We tested this system on a Clearpath robotics Warthog. The system architecture is described in figure 6. We equipped it with an Ouster OS1-64 lidar and a Vectornav VN-300 INS. Data from the IMU and wheel odometry was fused using an extended kallman filter to provide fused odometry data. Our map had a resolution of 20 cm with a size of 512x512 and updated at a rate of 2 Hz. The A* planner was ran at 4 Hz with the optimization module running at 10 Hz. The tests were done with a speed of 5 m/s, the vehicle’s maximum speed, and a minimum turning speed of 2 m/s.

The following experiments were done at the Texas A&M RELLIS campus. This first test was done around a large rock pile (figure 7). Figure 8 shows the test on the map.

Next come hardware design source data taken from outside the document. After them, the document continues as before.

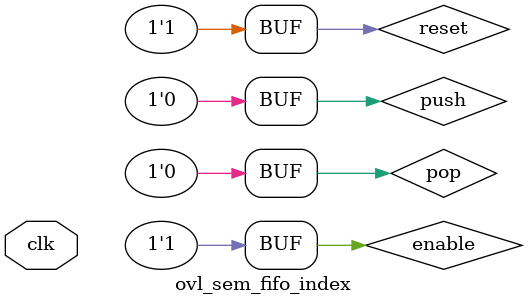
<source format=sv>
module ovl_sem_fifo_index(input logic clk);
  logic reset = 1'b1;
  logic enable = 1'b1;
  logic [0:0] push = 1'b0;
`ifdef FAIL
  logic [0:0] pop = 1'b1;
`else
  logic [0:0] pop = 1'b0;
`endif

  ovl_fifo_index #(
      .depth(2),
      .push_width(1),
      .pop_width(1),
      .simultaneous_push_pop(1)) dut (
      .clock(clk),
      .reset(reset),
      .enable(enable),
      .push(push),
      .pop(pop),
      .fire());
endmodule

</source>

The goal point was given on the other side of the pile. The line in red shows the initial A* path, the blue line shows the resulting optimized path. Note that the resulting path is similar to the input path but avoids the sharp turns in the base path. The right figure shows the final driven path in yellow. We can see that the driven path is initially similar to the first plan. However, once the vehicle can see the other side of the rocks the path is re-planned.

In test 2 we go around a large hill (figure 9). Note that the optimized path is significantly different from the base path (figure 10). Unlike the first experiment, the terrain around the hill is largely empty. Here, the planned path didn’t significantly change as the robot moved, but controller errors led to an overshoot of the first turn. However, this was smoothly corrected and the resulting path was still collision free.

In addition to the real testing we also did several runs in simulation. The simulator was created in the Unity game engine and is integrated with the Robot Operating System (ROS). The simulation vehicle is a replica of the Warthog used for the physical testing. Figure 11 shows the simulated test environment. First we ran the system with the A* planner as a baseline (figure 12). Next, the same path was ran with our optimizer running on top of the A* path (figure 13). All other settings were left unchanged. A maximum speed of 5 m/s and a minimum speed of 2 m/s were used. The goal point was set so the vehicle would go the small gap between the fence and boat. With only the A* path the vehicle would overshoot the path and get stuck in the gap. Adding the optimizer allowed the vehicle to successfully navigate the obstacles.